Prof. William R. Cotton
Colorado State University
Abstract. My introduction to the study of aerosol impacts on convective clouds began in the late 1960’s when working on my PhD at first under the supervision of Dr. Larry Davis and later of Dr. Ron Lavoie at Penn State University. This was followed by my first post-PhD employment in 1970 in the NOAA Experimental Laboratory under Dr. Joanne Simpson where I worked on the Florida Area Cumulus Experiment(FACE). My research focused on modeling and observation of convective invigoration by AgI seeding of convective clouds. The idea was to enhance rainfall by convective invigoration rather than to seed clouds to enhance the cloud microphysical efficiency of clouds. In 1975 I joined the faculty in the Department of Atmospheric Science at Colorado State University(CSU), where I continued to do research on AgI seeding of convective clouds to enhance rainfall.
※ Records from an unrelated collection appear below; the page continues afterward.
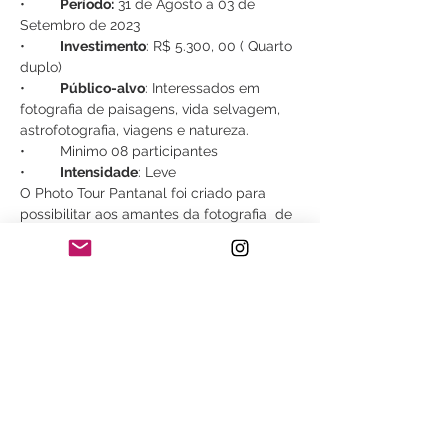
•	
Período:
 31 de Agosto a 03 de 
Setembro de 2023
•	
Investimento
: R$ 5.300, 00 ( Quarto 
duplo) 
•	
Público-alvo
: Interessados em 
fotografia de paisagens, vida selvagem, 
astrofotografia, viagens e natureza.
•	Minimo 08 participantes 
•	
Intensidade
: Leve
O Photo Tour Pantanal foi criado para 
possibilitar aos amantes da fotografia  de 
paisagem e admiradores da natureza a 
rápida inserção ao que há de melhor no 
 Pantanal Sul. Próximo  de Aquidauana, 
teremos a possibilidade de avistar os 
mais belos mamíferos, répteis e aves 
deste  rico ecossistema, tudo isso em um 
maravilhoso   safari, chegando bem 
próximo  desta exuberante beleza.
Saiba Mais >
But by the mid-1980’s funding in weather modification research had plummeted and my research focus changed to studies of mesoscale convective systems(MCSs), boundary layer stratocumulus, cirrus clouds, and other areas.
In 2002 I along with my CSU colleagues Sue van den Heever, Paul DeMott, Gustavo Carrio, and Toni Prenni participated in the NASA funded Cirrus Regional Study of Tropical Anvils and Cirrus Layer–Florida Area Cirrus Experiment (CRYSTAL–FACE). Subsequent to that field campaign we performed simulations of the effects of African dust on the intensity of the convective storms, cirrus anvil formation, and rainfall. That study catapulted me back to investigations of aerosol effects on convection storm intensity and rainfall for another 17 years. This included studies of hygroscopic aerosol impacts on urban convection over St. Louis, MO and Houston, TX, impacts on hail, on tornadoes, derecho-producing MCSs, and even tropical cyclones(TCs).
In this talk I will focus on what I have learned from those 50 years of research.